Right now I'm working on a project that involves applying splatmaps to a generated mesh. I'm trying to use the built in Terrain shaders to achieve this but I'm running into one problem that involves the "FirstPass" and "AddPass" shaders.
It's pretty clear how these shaders are supposed to work. FirstPass is applied and handles 4 textures and a control (splat) texture. If the user applies more than 4 textures, AddPass (which is very similar to FirstPass) is "added" as another shader pass at compile time. AddPass is added an arbitrary amount of times depending on how many textures the user applies to the terrain (4 textures per pass.)
How does the terrain engine achieve this multi-pass effect? The amount of passes required can be determined at compile time so I don't think its impossible... I just don't know where to go from here. I think it may have something to do with the Dependency properties at the bottom of FirstPass, but I'm not sure.
Dependency "AddPassShader" = "Hidden/TerrainEngine/Splatmap/Standard-AddPass"
Dependency "BaseMapShader" = "Hidden/TerrainEngine/Splatmap/Standard-Base"

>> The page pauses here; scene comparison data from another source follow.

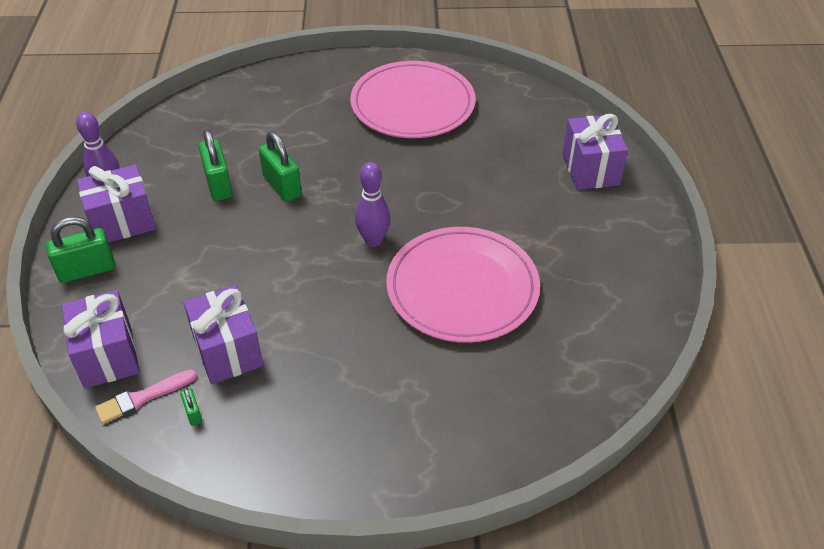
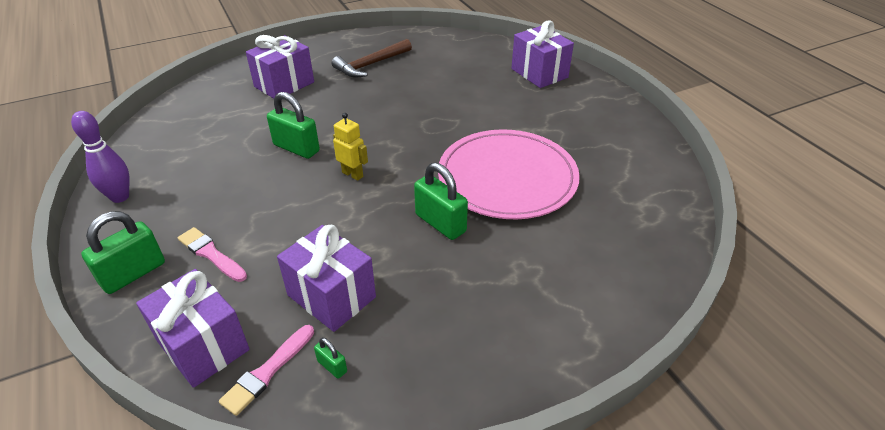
camera: 25 degrees left, 5 degrees down
purple gift [77,165,156,243] -> purple gift moved to [246,35,314,99]
green padlock [199,129,232,201] -> green padlock moved to [414,163,468,240]
pink plate [350,61,476,138] -> brown hammer [332,39,412,77]
purple bowling pin [355,162,391,247] -> none
none -> pink brush [178,227,247,282]
none -> yellow robot [333,113,368,181]

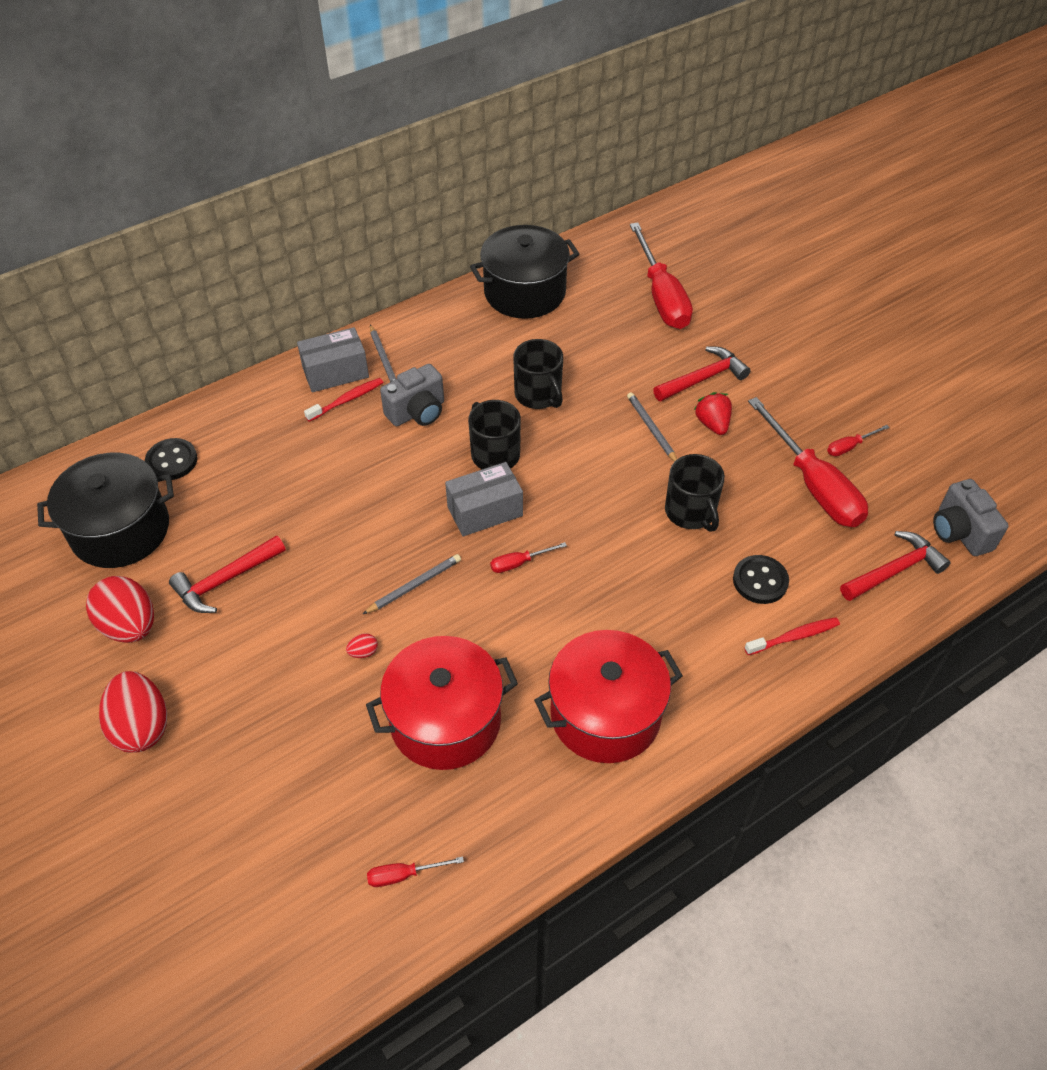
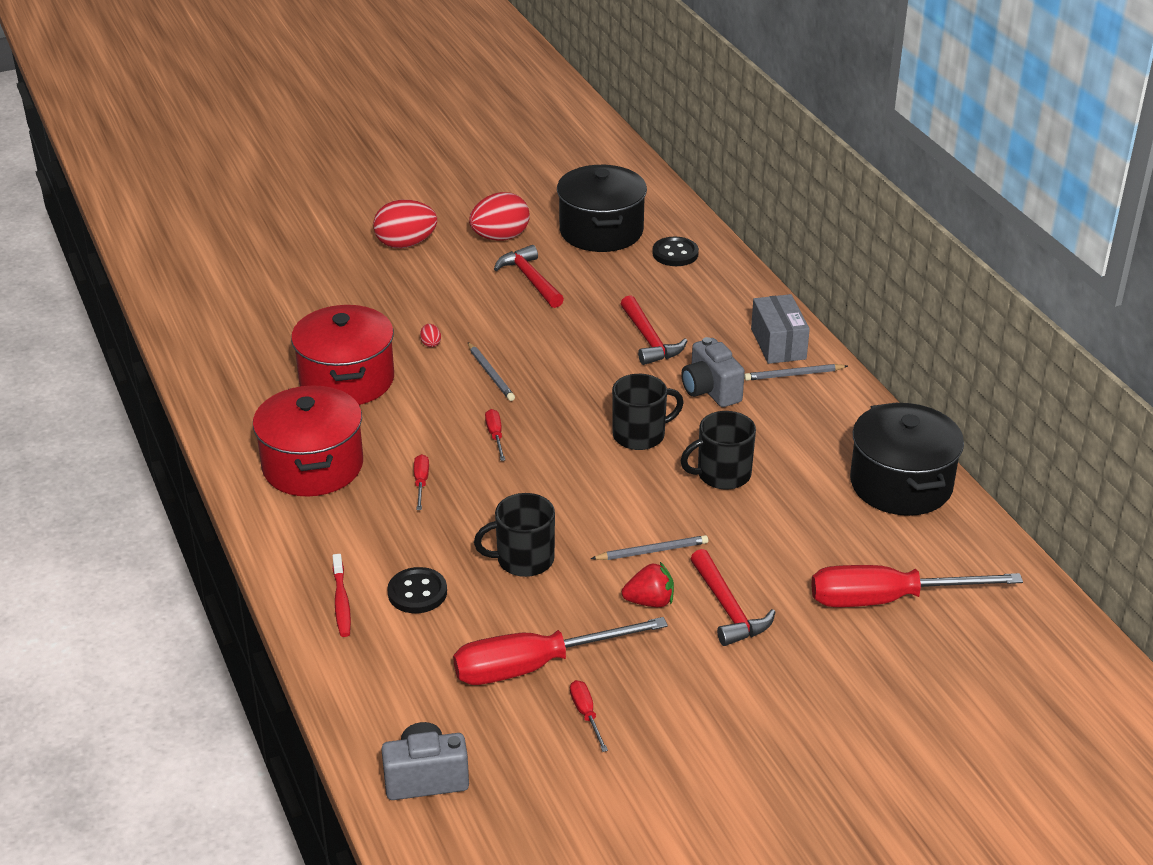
camera: 100 degrees right, 15 degrees down
red toothbrush [304,378,384,422] -> none
red screwdriver [367,856,464,887] -> red screwdriver moved to [414,454,429,510]
grey box [445,462,523,537] -> none
red hammer [840,531,951,601] -> red hammer moved to [621,295,687,365]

If anyone has any insight on this please let me know. For convenience I've uploaded FirstPass, AddPass, and TerrainEngine.cginc shader files from the Unity archive to pastebin.
Thanks!
To those who are curious, I actually discovered the answer myself. Internally it looks like the Terrain Engine uses a hidden MeshRenderer to include multiple shader passes at once. To achieve this multipass effect, the TerrainEngine adds the FirstPass shader to an instantiated Material and assigns it to the material field in MeshRenderer. In the case of > 4 textures being required, the AddPass shader is then also added to a Material and is appended to the materials field.
Note that MeshRenderer will warn you about using multiple shader passes on a single mesh. This warning can be ignored because splatmapping requires multiple shader passes if more than 4 textures are needed.